[Records from a data source]
:::

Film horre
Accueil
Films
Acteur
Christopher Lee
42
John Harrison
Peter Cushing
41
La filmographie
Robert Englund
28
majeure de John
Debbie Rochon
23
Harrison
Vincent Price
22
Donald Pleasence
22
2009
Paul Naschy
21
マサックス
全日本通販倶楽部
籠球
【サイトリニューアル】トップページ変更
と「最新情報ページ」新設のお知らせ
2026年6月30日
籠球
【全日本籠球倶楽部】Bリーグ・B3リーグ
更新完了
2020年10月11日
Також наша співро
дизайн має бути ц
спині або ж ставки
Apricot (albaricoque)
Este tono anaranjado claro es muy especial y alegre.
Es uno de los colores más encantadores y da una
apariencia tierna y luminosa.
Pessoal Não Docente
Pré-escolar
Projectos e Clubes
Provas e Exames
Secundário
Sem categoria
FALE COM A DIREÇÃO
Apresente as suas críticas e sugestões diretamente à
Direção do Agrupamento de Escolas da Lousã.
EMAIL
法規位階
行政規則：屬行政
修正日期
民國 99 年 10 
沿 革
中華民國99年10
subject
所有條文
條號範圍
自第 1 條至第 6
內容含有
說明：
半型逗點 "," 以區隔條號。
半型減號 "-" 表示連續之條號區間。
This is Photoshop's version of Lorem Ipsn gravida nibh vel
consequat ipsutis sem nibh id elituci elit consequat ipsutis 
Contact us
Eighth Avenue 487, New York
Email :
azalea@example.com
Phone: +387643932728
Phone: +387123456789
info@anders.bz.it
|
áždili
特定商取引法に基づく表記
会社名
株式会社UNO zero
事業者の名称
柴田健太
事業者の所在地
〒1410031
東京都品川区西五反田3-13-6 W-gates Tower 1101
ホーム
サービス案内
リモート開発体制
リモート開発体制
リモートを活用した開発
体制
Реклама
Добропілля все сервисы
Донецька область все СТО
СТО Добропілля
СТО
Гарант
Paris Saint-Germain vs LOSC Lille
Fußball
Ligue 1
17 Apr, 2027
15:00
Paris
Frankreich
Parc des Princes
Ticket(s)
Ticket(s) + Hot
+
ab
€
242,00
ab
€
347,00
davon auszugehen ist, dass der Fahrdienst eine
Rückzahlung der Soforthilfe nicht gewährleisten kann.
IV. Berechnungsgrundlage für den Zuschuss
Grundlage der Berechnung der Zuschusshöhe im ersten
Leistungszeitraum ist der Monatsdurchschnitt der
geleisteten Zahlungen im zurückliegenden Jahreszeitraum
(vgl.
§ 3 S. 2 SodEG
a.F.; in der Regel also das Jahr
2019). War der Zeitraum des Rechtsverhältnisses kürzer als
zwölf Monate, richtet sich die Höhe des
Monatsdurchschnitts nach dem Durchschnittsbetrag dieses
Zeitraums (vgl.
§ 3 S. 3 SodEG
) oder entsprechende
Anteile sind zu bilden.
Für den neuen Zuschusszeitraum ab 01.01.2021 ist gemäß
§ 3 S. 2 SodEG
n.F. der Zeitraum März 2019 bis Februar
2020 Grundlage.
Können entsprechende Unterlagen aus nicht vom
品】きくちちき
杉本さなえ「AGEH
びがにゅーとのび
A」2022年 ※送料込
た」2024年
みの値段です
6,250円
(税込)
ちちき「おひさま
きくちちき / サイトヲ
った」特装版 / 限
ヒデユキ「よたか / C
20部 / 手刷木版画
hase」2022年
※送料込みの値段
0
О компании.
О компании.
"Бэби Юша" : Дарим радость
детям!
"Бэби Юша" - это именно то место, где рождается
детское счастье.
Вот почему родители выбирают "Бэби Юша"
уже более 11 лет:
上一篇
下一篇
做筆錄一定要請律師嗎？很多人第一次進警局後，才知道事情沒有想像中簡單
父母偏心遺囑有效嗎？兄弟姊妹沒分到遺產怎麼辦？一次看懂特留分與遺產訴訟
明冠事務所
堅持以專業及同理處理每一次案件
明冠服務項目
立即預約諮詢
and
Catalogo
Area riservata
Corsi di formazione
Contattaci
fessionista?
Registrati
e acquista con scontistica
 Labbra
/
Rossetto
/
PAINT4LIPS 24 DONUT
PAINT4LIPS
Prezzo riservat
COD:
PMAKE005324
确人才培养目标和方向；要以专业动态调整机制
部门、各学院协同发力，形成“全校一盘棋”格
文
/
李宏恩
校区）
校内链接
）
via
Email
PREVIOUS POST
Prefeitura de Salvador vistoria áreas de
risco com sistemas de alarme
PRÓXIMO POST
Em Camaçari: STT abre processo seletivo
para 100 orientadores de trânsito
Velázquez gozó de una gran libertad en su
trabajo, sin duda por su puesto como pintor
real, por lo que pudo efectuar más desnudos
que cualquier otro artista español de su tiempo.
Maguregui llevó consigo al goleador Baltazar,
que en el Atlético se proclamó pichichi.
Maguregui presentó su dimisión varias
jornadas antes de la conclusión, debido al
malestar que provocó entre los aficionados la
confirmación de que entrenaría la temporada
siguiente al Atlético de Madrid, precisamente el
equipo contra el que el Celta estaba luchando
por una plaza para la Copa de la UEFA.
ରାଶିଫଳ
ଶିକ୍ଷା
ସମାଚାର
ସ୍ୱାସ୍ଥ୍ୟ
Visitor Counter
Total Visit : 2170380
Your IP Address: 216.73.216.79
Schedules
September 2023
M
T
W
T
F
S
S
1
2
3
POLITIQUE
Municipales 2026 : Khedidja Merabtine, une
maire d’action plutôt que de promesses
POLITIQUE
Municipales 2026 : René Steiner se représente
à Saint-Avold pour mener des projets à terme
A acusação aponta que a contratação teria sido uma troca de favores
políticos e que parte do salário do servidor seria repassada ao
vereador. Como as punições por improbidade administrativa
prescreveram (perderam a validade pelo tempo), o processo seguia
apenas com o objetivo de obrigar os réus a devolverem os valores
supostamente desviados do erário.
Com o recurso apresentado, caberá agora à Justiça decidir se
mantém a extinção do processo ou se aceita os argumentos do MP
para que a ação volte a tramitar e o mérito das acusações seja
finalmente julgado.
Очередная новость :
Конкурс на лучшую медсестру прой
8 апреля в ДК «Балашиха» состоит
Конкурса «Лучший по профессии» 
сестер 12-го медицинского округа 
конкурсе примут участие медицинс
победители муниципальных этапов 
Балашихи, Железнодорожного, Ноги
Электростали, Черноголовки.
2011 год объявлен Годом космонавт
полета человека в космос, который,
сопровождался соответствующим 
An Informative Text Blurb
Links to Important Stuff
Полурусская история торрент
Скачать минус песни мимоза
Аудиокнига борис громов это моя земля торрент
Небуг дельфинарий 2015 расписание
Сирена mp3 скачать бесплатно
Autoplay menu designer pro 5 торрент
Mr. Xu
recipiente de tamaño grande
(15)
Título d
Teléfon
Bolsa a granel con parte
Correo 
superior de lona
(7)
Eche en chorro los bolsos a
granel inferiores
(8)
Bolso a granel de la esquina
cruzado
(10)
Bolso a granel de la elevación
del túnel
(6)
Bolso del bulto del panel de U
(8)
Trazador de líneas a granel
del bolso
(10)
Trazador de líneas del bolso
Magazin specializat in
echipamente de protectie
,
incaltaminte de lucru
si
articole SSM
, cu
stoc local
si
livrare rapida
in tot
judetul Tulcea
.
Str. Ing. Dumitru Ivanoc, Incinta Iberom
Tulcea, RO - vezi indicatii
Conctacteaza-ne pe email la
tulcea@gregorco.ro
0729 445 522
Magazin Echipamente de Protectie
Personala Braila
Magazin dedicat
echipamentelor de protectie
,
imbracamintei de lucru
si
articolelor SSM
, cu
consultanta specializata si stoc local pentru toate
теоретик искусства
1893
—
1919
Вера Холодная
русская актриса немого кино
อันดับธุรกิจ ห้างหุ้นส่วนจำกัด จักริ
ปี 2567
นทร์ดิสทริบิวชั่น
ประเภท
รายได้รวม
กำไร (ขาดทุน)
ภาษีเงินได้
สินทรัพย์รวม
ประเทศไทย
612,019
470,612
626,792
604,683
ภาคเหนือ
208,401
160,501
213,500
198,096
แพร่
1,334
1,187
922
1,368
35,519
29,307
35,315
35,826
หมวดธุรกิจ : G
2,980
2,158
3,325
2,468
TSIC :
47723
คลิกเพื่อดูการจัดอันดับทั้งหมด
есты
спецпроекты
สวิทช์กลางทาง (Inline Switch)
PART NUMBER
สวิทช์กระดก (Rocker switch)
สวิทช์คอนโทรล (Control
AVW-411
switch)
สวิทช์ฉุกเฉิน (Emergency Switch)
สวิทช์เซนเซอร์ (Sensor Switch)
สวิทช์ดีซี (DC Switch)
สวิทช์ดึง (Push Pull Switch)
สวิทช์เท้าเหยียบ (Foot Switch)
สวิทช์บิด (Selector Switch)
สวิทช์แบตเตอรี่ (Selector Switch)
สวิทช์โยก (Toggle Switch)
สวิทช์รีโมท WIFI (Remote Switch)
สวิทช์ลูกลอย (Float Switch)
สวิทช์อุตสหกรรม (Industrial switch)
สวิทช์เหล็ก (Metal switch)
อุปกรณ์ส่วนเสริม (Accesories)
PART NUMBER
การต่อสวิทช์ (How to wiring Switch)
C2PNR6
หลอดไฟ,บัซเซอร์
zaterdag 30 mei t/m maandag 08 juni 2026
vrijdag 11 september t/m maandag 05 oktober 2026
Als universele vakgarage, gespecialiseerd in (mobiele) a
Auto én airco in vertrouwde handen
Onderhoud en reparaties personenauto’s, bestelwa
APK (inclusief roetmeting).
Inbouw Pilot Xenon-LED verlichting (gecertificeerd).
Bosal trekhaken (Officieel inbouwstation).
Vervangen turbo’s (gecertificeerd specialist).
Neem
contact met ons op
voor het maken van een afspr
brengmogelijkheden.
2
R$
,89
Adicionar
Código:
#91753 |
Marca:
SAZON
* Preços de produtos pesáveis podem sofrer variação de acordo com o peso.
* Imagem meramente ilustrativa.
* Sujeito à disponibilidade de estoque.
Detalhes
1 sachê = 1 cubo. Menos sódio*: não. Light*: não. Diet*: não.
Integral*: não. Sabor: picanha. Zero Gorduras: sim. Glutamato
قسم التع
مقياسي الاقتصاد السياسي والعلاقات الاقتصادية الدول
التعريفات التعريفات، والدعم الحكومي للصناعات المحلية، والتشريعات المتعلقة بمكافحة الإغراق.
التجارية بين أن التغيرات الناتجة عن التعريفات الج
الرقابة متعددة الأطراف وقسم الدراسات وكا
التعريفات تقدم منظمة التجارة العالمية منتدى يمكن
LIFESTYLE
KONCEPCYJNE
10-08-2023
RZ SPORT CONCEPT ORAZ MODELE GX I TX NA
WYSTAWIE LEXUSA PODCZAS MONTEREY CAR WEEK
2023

:::

### Task instructions
Some lines of the records may hold the word "parte". How many do? Answer with a number and nothing else.

### Solved problem
2